Джексон, потрясенный, смотрел на нее. Боже! Эта женщина действительно лжива? Кому лучше, как не ему, адъютанту полковника, знать – приходили ему письма или нет. Ему писали из дома, но только не жена!
Срывающимся от волнения голосом Джексон произнес:
– Мне нет надобности лгать вам, миссис Шэффер. Я знаю, что...
– Сержант, – вдруг вмешался в разговор мистер Шэффер. Голос его дрожал. – Я не позволю оскорблять свою невестку в моем доме!
– Но, сэр...
– Она говорит правду, сержант. Я могу засвидетельствовать, что очень часто видел ее письма Эмилю, лежащие на столике для корреспонденции, откуда у нас все забирает почтальон.
Теперь Джексон изумленно посмотрел на отца командира – что за сумасшедший дом?!
– Но... но... сэр! – волнуясь и запинаясь, продолжил сержант. – Я точно видел и знаю, что от жены командир не получил ни одного письма. Да вы его самого спросите! Ему-то зачем лгать?
– А зачем лгать мне или мистеру Шэфферу? – опомнившись, уже спокойно сказала Патриция.
– Но, может быть, вы неправильно писали адрес? – тихо спросил Джексон.
– Да, и ведь письма ни разу не возвратились домой, а переадресовать их неправильно уже не могли... – задумчиво заметила Патриция.
– Знайте же! – вдруг раздался громкий голос Фрэнсис.
Все обернулись к ней. Она стояла смертельно бледная, дрожащая, ее глаза горели каким-то безумным блеском.

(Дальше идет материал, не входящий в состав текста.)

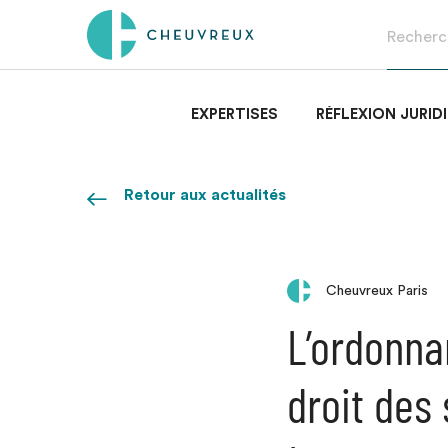
EXPERTISES
RÉFLEXION JURID
Retour aux actualités
Cheuvreux Paris
L’ordonna
droit des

– Я возненавидела ее сразу, потому что она была так похожа на Талиссию, и заполучила моего брата тем же способом, что и моя мать моего отца! Я не хотела, чтобы Эмиль был так же несчастен всю жизнь, как отец! Я хотела, чтобы он понял, какого сорта эта женщина, и ушел от нее. Я думала, что он поначалу он будет переживать, а потом – все пройдет. Я любила Эмиля и не хотела причинять ему зла. Я не думала, что он так ее любит, что станет искать смерти...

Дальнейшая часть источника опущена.